Ich will die Geschichte gar nicht weiter erzählen; es reicht zu wissen, dass die Story zwar erfunden ist, sie sich aber leider sehr wahr anfühlt, was es eben so schwer macht, dem Film zu folgen. Das Leben der Anderen vermittelt einen Eindruck davon, welcher Irrsinn im „anderen“ Deutschland geherrscht haben muss, wenn selbst die Flucht ins Privatleben nicht mehr garantiert war, denn auch der eigene Partner konnte ein IM sein.
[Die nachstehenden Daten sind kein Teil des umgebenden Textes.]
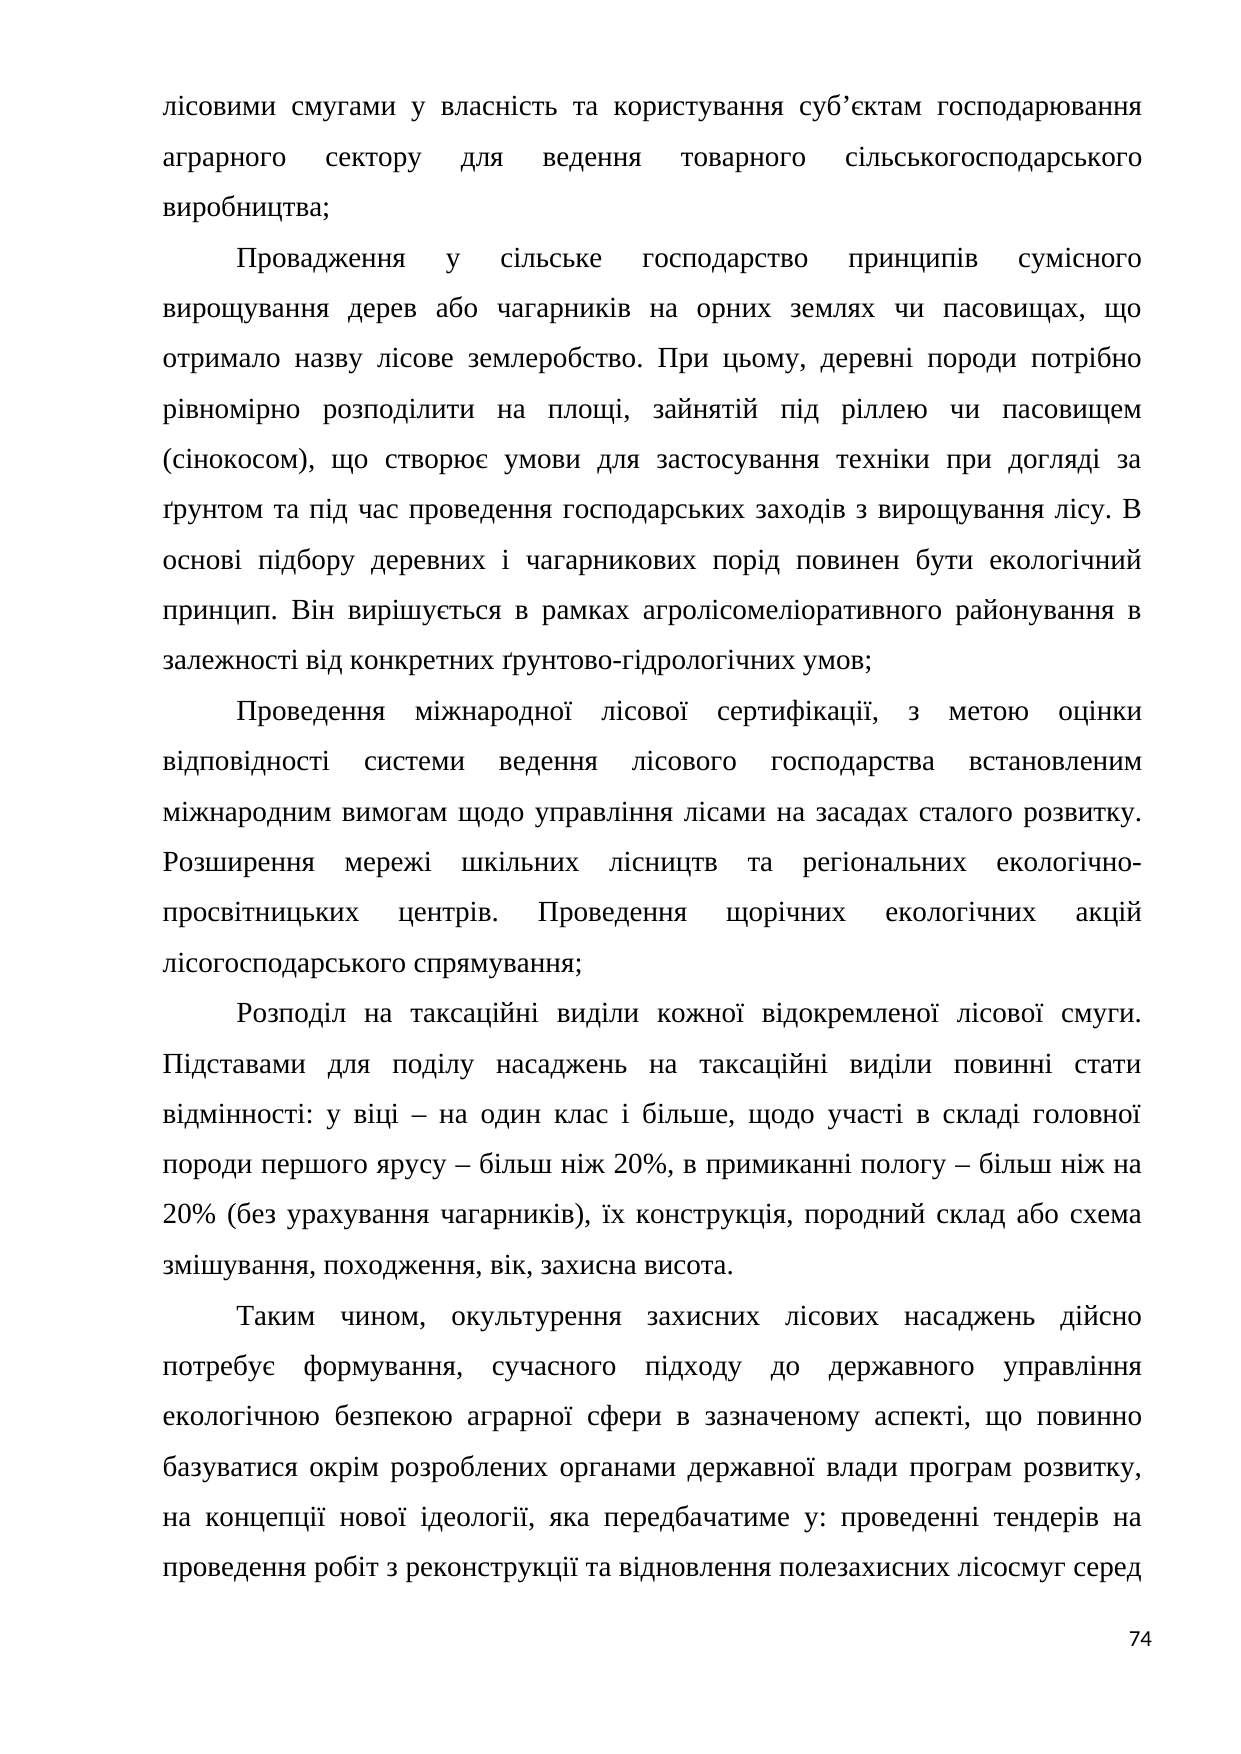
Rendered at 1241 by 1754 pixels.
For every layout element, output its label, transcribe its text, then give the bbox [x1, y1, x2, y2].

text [162, 88, 1143, 223]
text Проведення міжнародної лісової сертифікації, з метою оцінки відповідності системи ведення лісового господарства встановленим міжнародним вимогам щодо управління лісами на засадах сталого розвитку. Розширення мережі шкільних лісництв та регіональних екологічно-просвітницьких центрів. Проведення щорічних екологічних акцій лісогосподарського спрямування; [162, 693, 1143, 978]
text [162, 1298, 1143, 1583]
text Розподіл на таксаційні виділи кожної відокремленої лісової смуги. Підставами для поділу насаджень на таксаційні виділи повинні стати відмінності: у віці – на один клас і більше, щодо участі в складі головної породи першого ярусу – більш ніж 20%, в примиканні пологу – більш ніж на 20% (без урахування чагарників), їх конструкція, породний склад або схема змішування, походження, вік, захисна висота. [162, 995, 1143, 1281]
text Провадження у сільське господарство принципів сумісного вирощування дерев або чагарників на орних землях чи пасовищах, що отримало назву лісове землеробство. При цьому, деревні породи потрібно рівномірно розподілити на площі, зайнятій під ріллею чи пасовищем (сінокосом), що створює умови для застосування техніки при догляді за ґрунтом та під час проведення господарських заходів з вирощування лісу. В основі підбору деревних і чагарникових порід повинен бути екологічний принцип. Він вирішується в рамках агролісомеліоративного районування в залежності від конкретних ґрунтово-гідрологічних умов; [162, 240, 1143, 676]
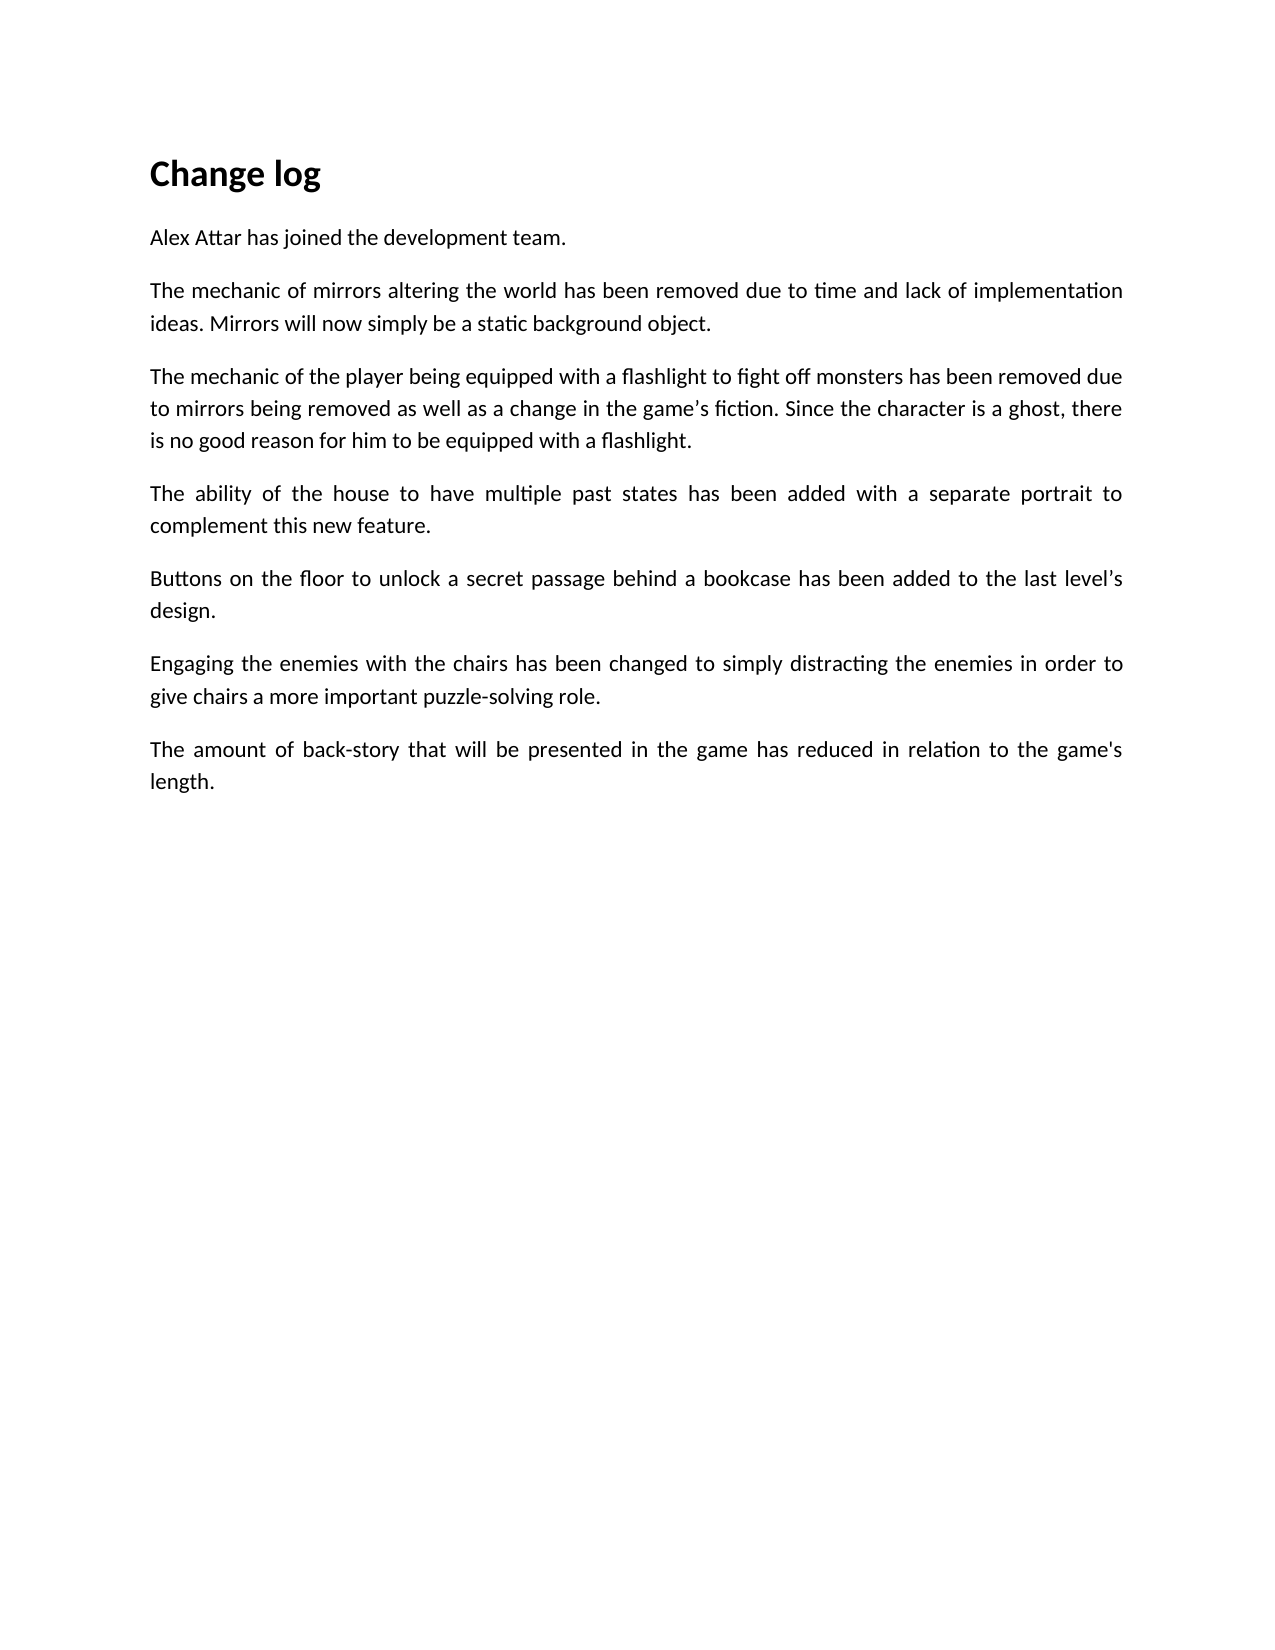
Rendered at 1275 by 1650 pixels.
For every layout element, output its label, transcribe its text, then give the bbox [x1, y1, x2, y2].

Das Leben der Anderen vermittelt aber gleichzeitig auch einen Eindruck von der Borniertheit der Führer dieses Staates. Der Minister sagt es großkotzig zu Beginn des Films: „Menschen ändern sich nicht.“ Wenn dem so wäre, hätten wir immer noch zwei deutsche Staaten, denn anscheinend können sich Menschen ändern und auch Veränderungen fordern. Wiesler ändert sich; nicht genug, um den Lauf der Geschichte zu beeinflussen, aber genug, um ein Leben zu schützen, das sonst vielleicht gefährdet gewesen wäre. Sein eigenes Leben ändert sich durch seine Tat ebenfalls, und erst in der letzten Szene erhält er dafür einen gerechten Lohn. Das Leben der Anderen ist ein bisschen sein eigenes geworden.